1.    死因は、別紙の様な経過で、最終的には凝固系活性低下による出血傾向と多臓器不全が考えられます。

. 急性肝不全の有無については、出血巣の原因にはなりますが、残存肝の形態学的な壊死像はなく、肝不全とは断定できません。

. 肺炎(間質性肺炎は炎症細胞浸潤は軽度ですが、肺胞壁の繊維性肥厚が強く、加えて、うっ血性水腫と肺胞内出血が見られております。)

  腹膜炎は、汎発性腹膜炎(縫合不全に伴う)で前回の胃手術の際の影響も加わって相互癒着は高度です。

  心筋の組織像には梗塞などの障害はなく、心外膜出血と軽度左心室肥大が見られます。

  腎臓はショック腎の状態です。

  肝臓は、右肝動脈塞栓術を施行した領域の限局性壊死巣は見られますが、その他の肝組織は、うっ血と胆汁うっ滞を認め、肝臓組織の壊死は見られません。総ビリルビン値、アンモニア値の上昇があり、凝固系活性低下によるものと思われ、肝性脳症の臨床症状があっても矛盾しないと思われます。
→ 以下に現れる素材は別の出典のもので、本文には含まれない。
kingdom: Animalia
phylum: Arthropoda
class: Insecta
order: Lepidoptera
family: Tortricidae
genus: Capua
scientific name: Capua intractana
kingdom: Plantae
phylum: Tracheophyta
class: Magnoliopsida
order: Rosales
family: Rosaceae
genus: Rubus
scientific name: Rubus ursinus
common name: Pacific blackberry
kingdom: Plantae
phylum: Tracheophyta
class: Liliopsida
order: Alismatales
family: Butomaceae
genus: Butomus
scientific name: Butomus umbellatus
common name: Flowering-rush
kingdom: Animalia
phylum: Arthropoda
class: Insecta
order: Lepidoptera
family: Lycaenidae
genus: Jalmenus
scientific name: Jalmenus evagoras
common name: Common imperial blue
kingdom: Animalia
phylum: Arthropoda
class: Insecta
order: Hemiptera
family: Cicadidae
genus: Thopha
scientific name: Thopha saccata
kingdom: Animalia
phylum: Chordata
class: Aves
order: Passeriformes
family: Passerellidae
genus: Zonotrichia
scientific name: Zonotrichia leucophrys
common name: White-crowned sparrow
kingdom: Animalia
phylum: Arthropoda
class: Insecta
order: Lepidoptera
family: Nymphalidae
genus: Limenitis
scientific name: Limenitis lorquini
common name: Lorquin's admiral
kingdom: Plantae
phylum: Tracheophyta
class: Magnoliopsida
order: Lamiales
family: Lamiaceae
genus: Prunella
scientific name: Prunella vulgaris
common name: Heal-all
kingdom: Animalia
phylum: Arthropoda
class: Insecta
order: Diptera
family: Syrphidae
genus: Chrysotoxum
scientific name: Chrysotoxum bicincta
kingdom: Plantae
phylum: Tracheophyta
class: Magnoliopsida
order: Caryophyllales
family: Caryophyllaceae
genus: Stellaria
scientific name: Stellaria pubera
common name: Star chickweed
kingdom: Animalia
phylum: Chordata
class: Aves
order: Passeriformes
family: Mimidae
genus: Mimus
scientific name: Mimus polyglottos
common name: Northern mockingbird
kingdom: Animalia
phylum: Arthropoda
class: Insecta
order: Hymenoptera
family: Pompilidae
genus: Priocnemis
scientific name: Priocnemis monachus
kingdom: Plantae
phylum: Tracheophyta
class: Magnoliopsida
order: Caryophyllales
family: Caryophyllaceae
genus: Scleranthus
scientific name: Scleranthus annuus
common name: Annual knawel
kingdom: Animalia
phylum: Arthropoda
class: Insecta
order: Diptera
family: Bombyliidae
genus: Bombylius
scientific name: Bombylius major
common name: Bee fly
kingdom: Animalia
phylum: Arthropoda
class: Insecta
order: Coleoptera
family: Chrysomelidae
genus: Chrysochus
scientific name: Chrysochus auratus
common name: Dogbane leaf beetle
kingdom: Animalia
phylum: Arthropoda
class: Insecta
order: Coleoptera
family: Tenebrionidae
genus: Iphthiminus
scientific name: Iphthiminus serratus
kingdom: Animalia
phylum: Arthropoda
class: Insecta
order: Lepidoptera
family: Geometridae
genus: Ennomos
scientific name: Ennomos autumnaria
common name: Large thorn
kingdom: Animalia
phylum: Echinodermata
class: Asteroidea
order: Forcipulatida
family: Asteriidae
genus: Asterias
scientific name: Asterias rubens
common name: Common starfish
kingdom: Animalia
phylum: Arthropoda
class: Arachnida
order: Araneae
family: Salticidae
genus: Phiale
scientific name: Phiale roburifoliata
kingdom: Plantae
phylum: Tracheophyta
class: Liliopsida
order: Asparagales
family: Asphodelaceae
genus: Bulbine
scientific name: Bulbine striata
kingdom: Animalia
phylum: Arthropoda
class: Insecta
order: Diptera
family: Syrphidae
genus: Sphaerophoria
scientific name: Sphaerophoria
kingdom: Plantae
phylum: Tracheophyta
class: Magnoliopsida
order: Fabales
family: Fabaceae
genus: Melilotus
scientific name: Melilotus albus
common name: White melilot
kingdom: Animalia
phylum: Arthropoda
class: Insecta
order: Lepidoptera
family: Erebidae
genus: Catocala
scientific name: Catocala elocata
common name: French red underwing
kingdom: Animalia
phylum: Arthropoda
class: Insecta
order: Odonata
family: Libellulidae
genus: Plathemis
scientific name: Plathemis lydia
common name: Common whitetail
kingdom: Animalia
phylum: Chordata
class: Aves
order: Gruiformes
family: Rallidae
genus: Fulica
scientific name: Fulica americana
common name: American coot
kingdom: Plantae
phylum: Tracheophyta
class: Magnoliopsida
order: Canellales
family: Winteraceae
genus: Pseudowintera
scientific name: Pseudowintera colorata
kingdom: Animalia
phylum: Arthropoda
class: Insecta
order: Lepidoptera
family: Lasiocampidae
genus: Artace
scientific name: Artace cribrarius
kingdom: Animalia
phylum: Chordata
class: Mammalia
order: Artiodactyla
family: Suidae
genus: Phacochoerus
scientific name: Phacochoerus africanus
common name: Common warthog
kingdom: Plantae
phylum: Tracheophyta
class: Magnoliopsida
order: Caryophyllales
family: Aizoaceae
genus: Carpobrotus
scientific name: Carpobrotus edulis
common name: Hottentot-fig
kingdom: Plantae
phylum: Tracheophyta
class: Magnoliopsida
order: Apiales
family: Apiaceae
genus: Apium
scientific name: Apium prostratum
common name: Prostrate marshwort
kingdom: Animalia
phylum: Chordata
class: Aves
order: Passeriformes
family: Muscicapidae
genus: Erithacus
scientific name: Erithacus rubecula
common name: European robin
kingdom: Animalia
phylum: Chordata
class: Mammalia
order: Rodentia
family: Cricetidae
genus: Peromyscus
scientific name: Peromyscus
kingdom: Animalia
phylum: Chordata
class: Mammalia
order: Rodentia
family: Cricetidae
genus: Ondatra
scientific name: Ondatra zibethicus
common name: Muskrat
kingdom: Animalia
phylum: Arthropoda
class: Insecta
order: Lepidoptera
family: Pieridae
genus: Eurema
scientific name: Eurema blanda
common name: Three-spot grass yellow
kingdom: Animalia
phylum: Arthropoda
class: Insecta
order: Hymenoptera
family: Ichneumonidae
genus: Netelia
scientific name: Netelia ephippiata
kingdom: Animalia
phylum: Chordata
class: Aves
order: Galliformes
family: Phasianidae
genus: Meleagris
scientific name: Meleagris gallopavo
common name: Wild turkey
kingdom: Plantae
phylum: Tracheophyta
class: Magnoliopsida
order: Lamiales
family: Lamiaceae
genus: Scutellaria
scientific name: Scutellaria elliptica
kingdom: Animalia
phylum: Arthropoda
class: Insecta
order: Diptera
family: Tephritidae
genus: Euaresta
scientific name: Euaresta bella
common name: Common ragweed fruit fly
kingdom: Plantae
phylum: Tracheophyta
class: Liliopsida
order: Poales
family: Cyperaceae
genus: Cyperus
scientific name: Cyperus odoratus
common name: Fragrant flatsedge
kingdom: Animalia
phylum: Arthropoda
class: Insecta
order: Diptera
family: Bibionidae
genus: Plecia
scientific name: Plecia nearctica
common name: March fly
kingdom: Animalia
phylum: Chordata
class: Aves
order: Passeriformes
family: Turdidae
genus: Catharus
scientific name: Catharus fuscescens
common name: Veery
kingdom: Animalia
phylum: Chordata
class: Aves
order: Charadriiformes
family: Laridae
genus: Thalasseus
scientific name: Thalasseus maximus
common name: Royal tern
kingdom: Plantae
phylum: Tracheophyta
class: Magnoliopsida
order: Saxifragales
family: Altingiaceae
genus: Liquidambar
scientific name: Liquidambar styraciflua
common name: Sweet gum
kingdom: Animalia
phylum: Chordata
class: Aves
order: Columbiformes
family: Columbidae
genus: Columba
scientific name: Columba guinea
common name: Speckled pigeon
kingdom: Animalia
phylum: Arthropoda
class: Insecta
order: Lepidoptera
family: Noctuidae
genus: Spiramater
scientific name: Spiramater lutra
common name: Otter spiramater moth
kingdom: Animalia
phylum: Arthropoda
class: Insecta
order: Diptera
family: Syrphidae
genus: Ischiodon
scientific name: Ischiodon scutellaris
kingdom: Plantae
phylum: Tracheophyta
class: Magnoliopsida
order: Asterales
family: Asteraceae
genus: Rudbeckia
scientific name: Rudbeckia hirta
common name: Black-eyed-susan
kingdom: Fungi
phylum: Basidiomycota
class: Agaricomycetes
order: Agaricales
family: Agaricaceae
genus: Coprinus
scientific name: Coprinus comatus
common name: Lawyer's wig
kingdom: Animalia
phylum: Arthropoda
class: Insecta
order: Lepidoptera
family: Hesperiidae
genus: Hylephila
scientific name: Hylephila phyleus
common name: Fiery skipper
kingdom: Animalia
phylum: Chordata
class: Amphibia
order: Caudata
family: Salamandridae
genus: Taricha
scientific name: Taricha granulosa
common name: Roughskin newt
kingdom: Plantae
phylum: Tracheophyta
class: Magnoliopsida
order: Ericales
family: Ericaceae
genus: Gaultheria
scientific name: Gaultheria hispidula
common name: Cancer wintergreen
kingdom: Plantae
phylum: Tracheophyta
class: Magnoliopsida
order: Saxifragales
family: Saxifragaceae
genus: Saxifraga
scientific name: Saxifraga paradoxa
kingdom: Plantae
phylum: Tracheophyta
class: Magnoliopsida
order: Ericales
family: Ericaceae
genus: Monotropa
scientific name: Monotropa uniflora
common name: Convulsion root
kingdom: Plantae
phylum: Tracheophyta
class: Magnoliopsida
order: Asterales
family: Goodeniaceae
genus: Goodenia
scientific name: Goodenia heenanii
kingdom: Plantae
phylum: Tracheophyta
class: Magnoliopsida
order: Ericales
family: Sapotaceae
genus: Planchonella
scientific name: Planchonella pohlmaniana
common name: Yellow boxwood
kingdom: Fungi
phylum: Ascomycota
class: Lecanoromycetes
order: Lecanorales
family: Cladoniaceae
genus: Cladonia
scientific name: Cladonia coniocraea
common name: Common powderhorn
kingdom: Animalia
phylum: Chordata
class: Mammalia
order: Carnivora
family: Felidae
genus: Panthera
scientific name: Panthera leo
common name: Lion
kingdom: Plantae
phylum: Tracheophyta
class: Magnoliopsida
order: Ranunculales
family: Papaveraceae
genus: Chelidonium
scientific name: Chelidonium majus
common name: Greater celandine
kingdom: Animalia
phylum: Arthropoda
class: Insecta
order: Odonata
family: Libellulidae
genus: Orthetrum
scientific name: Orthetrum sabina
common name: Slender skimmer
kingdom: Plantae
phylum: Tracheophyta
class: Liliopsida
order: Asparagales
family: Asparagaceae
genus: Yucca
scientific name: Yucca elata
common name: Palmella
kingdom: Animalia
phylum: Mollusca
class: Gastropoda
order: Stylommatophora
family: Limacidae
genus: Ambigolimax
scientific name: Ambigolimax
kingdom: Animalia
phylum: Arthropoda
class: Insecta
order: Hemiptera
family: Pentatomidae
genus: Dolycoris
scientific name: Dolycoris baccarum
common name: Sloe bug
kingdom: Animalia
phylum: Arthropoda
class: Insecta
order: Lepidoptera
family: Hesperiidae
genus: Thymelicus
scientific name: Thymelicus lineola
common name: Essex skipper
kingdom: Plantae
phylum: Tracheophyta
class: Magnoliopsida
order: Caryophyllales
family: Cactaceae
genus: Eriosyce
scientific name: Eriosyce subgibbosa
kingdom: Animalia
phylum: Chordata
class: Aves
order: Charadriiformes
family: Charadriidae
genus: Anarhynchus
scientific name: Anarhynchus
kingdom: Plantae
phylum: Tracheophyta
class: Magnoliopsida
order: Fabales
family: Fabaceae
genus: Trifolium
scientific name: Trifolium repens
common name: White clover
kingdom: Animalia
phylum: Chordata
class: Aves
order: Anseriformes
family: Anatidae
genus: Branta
. 4月21日の肝切除での合計12,000mlの出血とその後の継続出血と急性肝不全との因果関係の有無については、出血に対しては、相当量の輸血が行われており、肝機能の高度の低下は4月23日の検査データで認められてますが、その前後は改善し、5月6日のデータで軽度機能が低下しています。上記にも記しましたが、急性肝不全はないと思われます。

. 急性肝不全と死因との因果関係について

  死因は、凝固系活性低下による出血傾向、ショック腎、ショック肺所見からの多臓器不全と考えられます。

. 本人に計3回行われた手術結果(痕跡)

  ♯1〜3については、臨床医の報告の通りで、病理解剖診断の記載項目に記載してある通りです。

. 4月21日の肝切除、尾状葉部分切除で、6000mlの出血したというが、出血部位、出血理由について

  尾状葉の部位には転移癌組織があり、下大静脈、右肝静脈があり、転移癌組織は全部切除出来ず、癌組織が残存しており、同部癌組織と抹消血管からの出血が形態学的に見られました。

. 4月21日の肝切除術から5月6日死亡まで継続的に手術部位から出血があったが、その出血部位及び出血理由。

  出血部位は肝臓切離面、出血理由は、凝固系活性低下による出血傾向と考えます。

. 残肝内の悪性腫瘍の有無、程度

  転移性癌は、指頭大から硬貨大までのものが、十数個散見されており、卵大のものの明らかなものはありませんでした。

10. 腹腔内リンパ節転移

  大動脈周囲(傍大動脈)、左副腎周囲を含む後腹膜リンパ節に多発性転移を認めます。

11. 前回胃癌手術時の下大静脈の状態は、記載の通りで、後面は、大血管系であるために、剥離はしていないと思われます。

12. 4月30日の横行結腸の再縫合は、縫合不全などはなく、完全縫合されていました。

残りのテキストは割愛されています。